Photo/Illutration Filipino workers who lost their jobs express fears for their futures in Japan at a meeting with Mie prefectural government officials in Tsu on Nov. 12. (Tetsuaki Otaki)

TSU, Mie Prefecture--Filipinos expressed outrage and requested help to survive after they were dismissed by a Sharp Corp. factory because of sluggish business conditions caused by the COVID-19 pandemic.

According to Union Mie, a labor union based here, 76 of the 93 contract workers who lost their jobs at the factory in Taki in the prefecture were from the Philippines.

They were dispatched by a subcontractor in Matsusaka, also in the prefecture, to manufacture liquid crystal panels at the factory. The notice to end their employment was dated Oct. 14 and cited “deteriorating business” as the reason.
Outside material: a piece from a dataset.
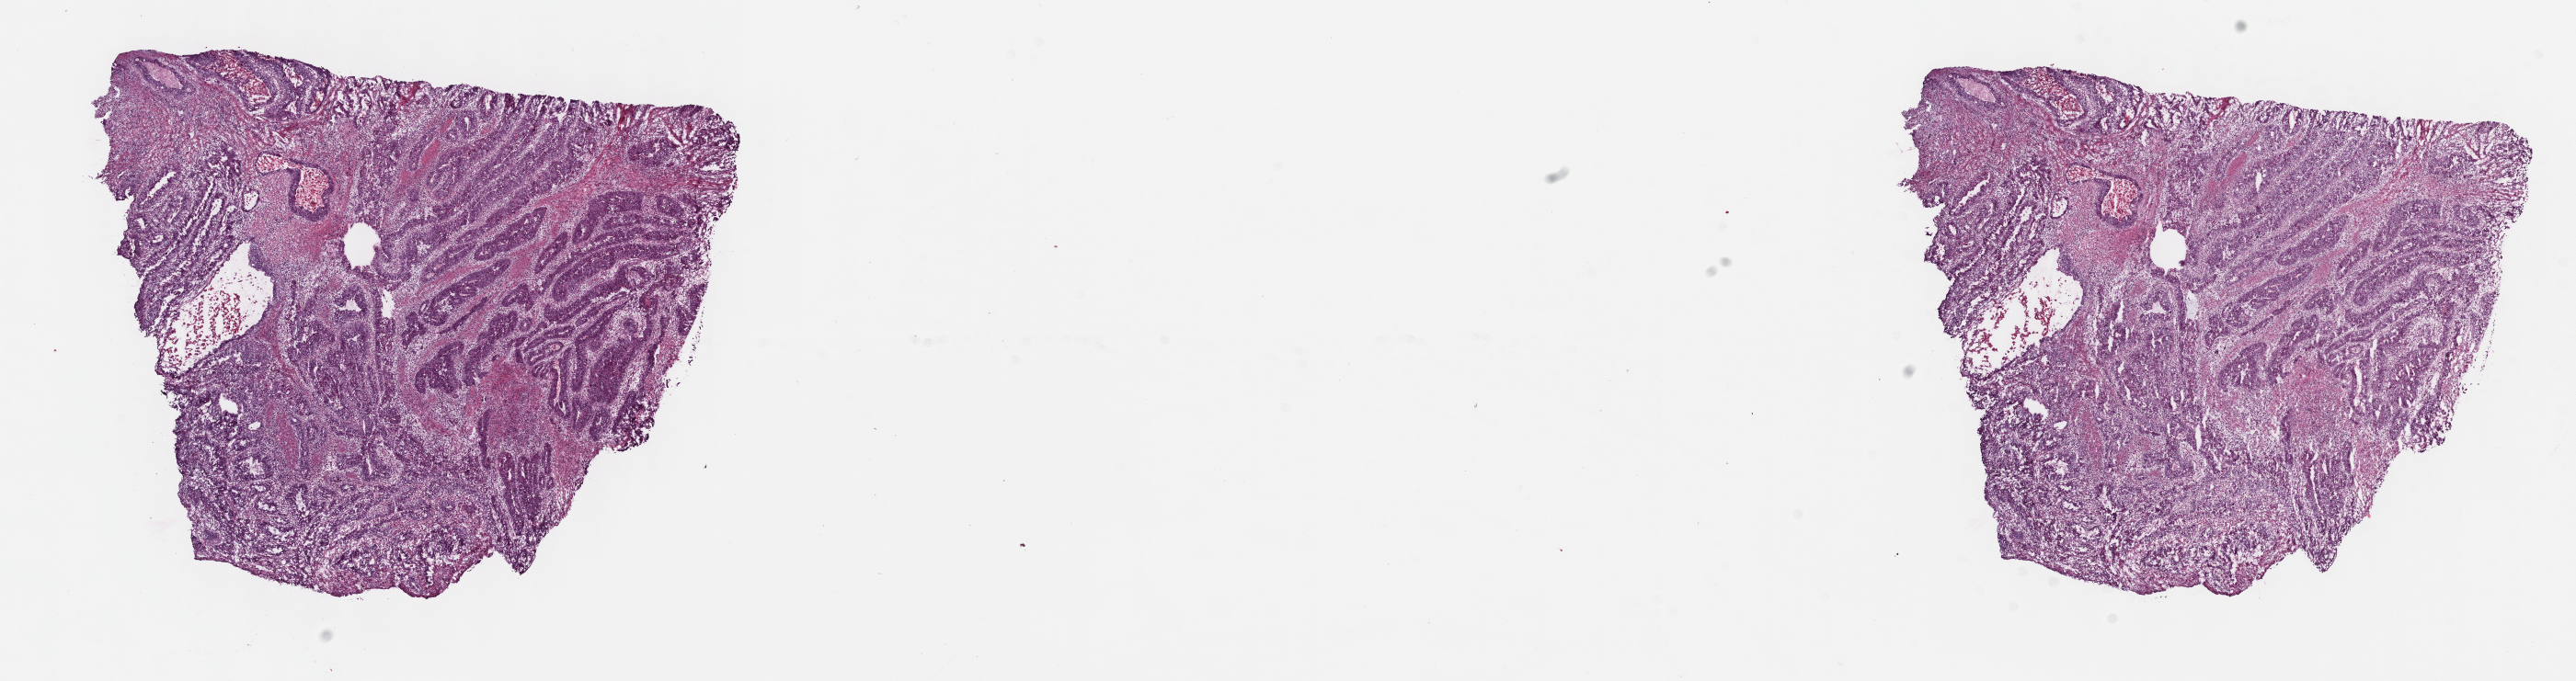
Whole-slide histology image, H&E-stained, shown as a low-resolution overview of the whole scanned area (about 22.7 x 6.0 mm, from a 40x scan). Composition of this section per pathologist review: tumour cells 60%, tumour nuclei 60%, normal cells 15%, stromal cells 20%, necrosis 5%. Inflammatory infiltration, as recorded: lymphocyte infiltration 10%, monocyte infiltration 0%, neutrophil infiltration 0%.
Specimen: frozen section from the top of the tissue portion; colon, primary tumour sample.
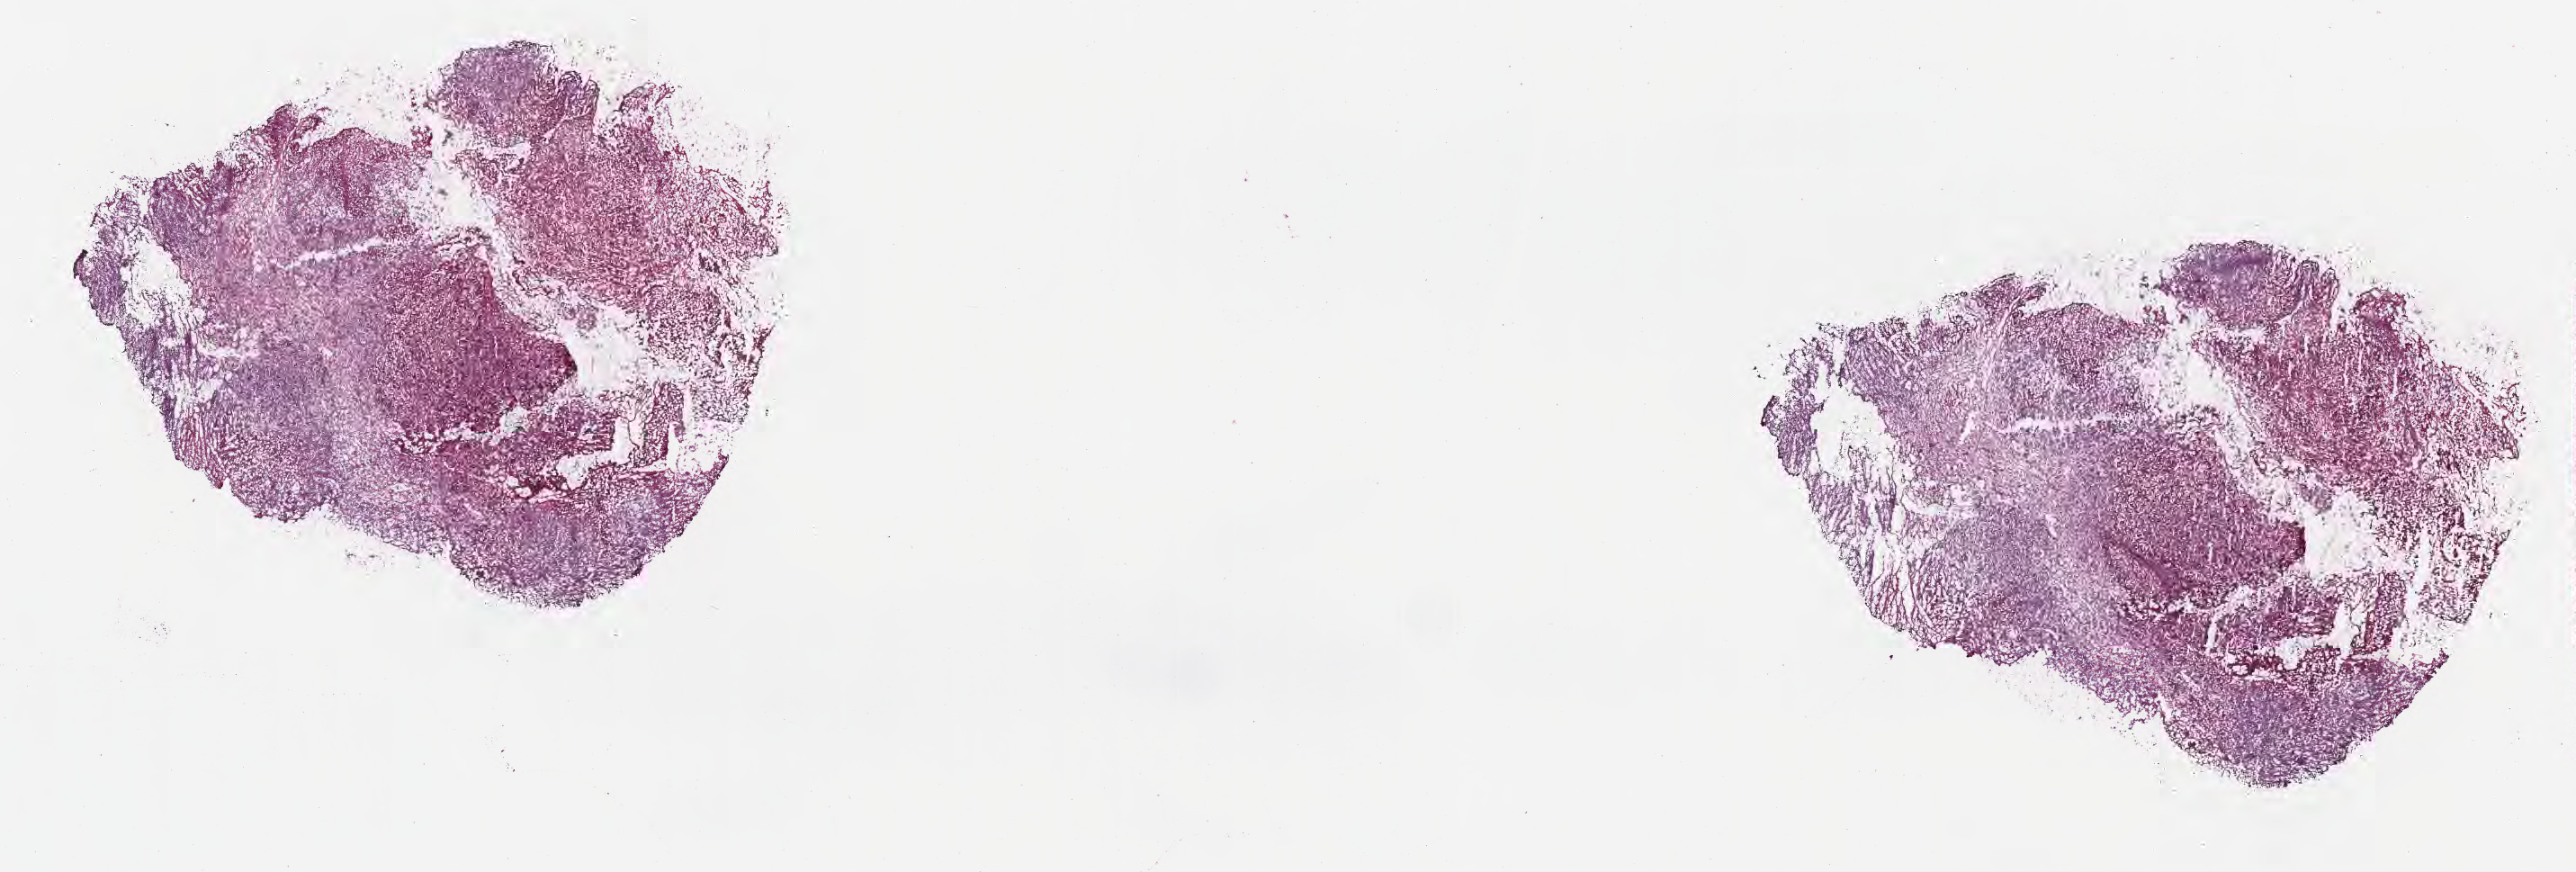
Whole-slide image, H&E stain — a low-resolution overview of the entire scanned area, about 23.2 x 7.8 mm, frozen section (tissue freezing medium), metastatic tumor tissue, resected from small intestine. Male patient; age at initial diagnosis 58 years. Slide review estimates, as recorded: tumor cells 40%, tumor nuclei 80%, stromal cells 5%, necrosis 40%, normal cells 15%. Inflammatory infiltration, as recorded: lymphocyte infiltration 5%, monocyte infiltration 2%, neutrophil infiltration 8%.
- patient diagnosis (primary): Malignant melanoma, NOS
Akai Jinbu, secretary-general of the union, said their situation is “extremely serious.”

“In one case, all the wage earners of one family lost their jobs,” he said.
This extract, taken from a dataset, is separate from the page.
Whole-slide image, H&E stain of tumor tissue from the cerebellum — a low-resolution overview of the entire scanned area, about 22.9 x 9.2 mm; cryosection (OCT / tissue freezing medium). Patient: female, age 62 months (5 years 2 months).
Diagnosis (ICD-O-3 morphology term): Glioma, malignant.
Before their official dismissals on Nov. 15, the Filipinos voiced their deepening anxieties and frustrations when they met with prefectural officials overseeing employment measures in Tsu on Nov. 12.
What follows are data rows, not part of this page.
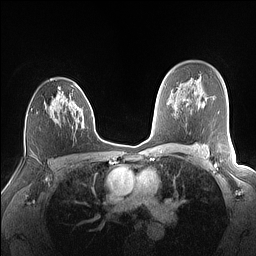
Breast MRI (dynamic contrast-enhanced), one axial slice. Position 101 of 160 along the scan axis. Dynamic contrast-enhanced series, time point 2 of 7 at this slice position (early post-contrast). 1.5 T. TE 1.4 ms, TR 5 ms. 1.1 mm slice thickness. 256 × 256 image matrix, field of view 320 × 320 mm. Female patient.
Annotated regions visible in this slice (semi-automatically segmented with operator editing):
- enhancing-tissue mask used for the functional tumour volume (all voxels passing the contrast-enhancement thresholds inside the analysis volume; usually the tumour): bounding box (x1, y1, x2, y2) in pixels: (50, 82, 83, 128)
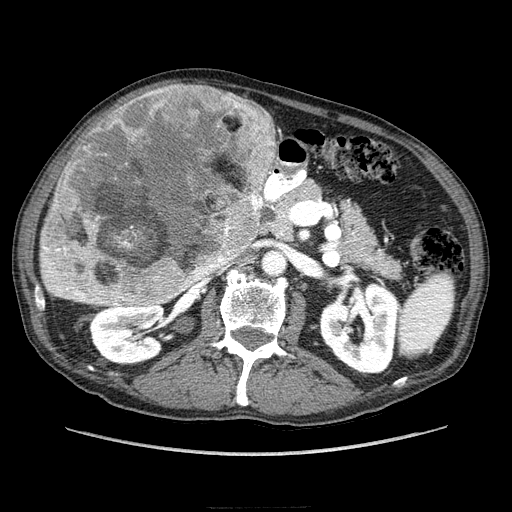
Contrast-enhanced abdominal CT (liver protocol), one axial slice; slice 113 of 218 in the series (ordered by position); 100 kVp; soft-tissue window (W 400 / L 40 HU); 2.5 mm slice thickness; 512 × 512 image matrix, field of view 380 × 380 mm. Case-level facts recorded for this patient, not image findings: diagnosis: hepatocellular carcinoma (patient treated with transarterial chemoembolisation; whether this scan precedes or follows treatment is not stated here); TNM stage (as recorded): Stage-IIIA; Child-Pugh class: A; tumour differentiation: well differentiated; tumour size: 20 cm.
Structures marked on this image (semi-automatically segmented with operator editing):
- liver parenchyma outside the tumour (the mass and vessels are separate outlines, so this box may not span the whole liver): bounding box [x1, y1, x2, y2] px = [40, 129, 276, 304]
- mass: [44, 82, 276, 308]
- portal vein: [48, 271, 85, 300]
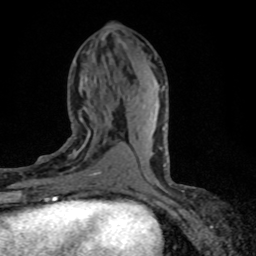
Breast MRI (dynamic contrast-enhanced), one axial slice. Position 31 of 80 along the scan axis. Cropped to one breast. Dynamic contrast-enhanced series, time point 2 of 8 at this slice position (early post-contrast). 1.5 T. TE 4.2 ms, TR 7.1 ms. 256 × 256 image matrix, field of view 145 × 145 mm. Female patient.
Outlined on this slice (semi-automatic segmentation, software-assisted and operator-edited):
- enhancing-tissue mask used for the functional tumour volume (all voxels passing the contrast-enhancement thresholds inside the analysis volume; usually the tumour): box from (x=39, y=128) to (x=105, y=198) px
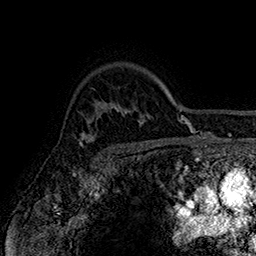
Breast MRI (dynamic contrast-enhanced), one axial slice; position 124 of 160 along the scan axis; cropped to one breast; dynamic contrast-enhanced series, time point 2 of 7 at this slice position (early post-contrast); 1.5 T; TE 2.8 ms, TR 5.4 ms; 256 × 256 image matrix, field of view 180 × 180 mm. Female patient.
Annotated regions visible in this slice (semi-automatically segmented with operator editing):
- enhancing-tissue mask used for the functional tumour volume (all voxels passing the contrast-enhancement thresholds inside the analysis volume; usually the tumour): bounding box (x1, y1, x2, y2) in pixels: (78, 113, 94, 147)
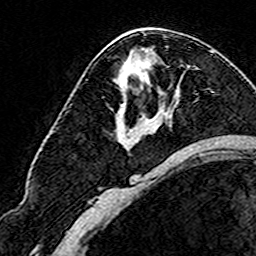
Breast MRI (dynamic contrast-enhanced), one axial slice. Cropped to one breast. Dynamic contrast-enhanced series, time point 2 of 8 at this slice position (early post-contrast). 3 T. TE 4.6 ms, TR 7.4 ms. 256 × 256 image matrix, field of view 144 × 144 mm. Female patient.
Outlined on this slice (semi-automatic segmentation, software-assisted and operator-edited):
- enhancing-tissue mask used for the functional tumour volume (all voxels passing the contrast-enhancement thresholds inside the analysis volume; usually the tumour): bounding box [x1, y1, x2, y2] px = [103, 97, 152, 120]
One of the Filipino workers objected to being let go after “working there for 16 years.”

Another feared for the well-being of relatives back home without money sent from Japan.

About 30 of the 93 dismissed workers attended the gathering.

One woman said her child in Japan was also rendered jobless because of the pandemic, and there is no guarantee that they will be able to land new jobs in the future.

She also said she has a high school age child to support back in the Philippines, and lately all she can think about is how to subsist with the little money she has left to pay rent and for food.

The meeting with prefectural officials was arranged after the union learned about the planned dismissals.

Union officials urged the prefectural government to hold talks with the subcontractor and Sharp over how to alleviate the workers’ woes, and to provide assistance, such as allowing them to move into public housing.

But the prefectural officials stopped short of promising anything specific, saying they will handle their problems under the existing framework of assistance.

As of the end of October 2019, a record 1.66 million foreigners were working in Japan, according to data from the Ministry of Health, Labor and Welfare.

After the novel coronavirus broke out in Japan, 70,242 workers were made redundant, had their contracts terminated or were very likely to lose their jobs, as of Nov. 6.

The ministry said it is not aware of how many of them were foreigners.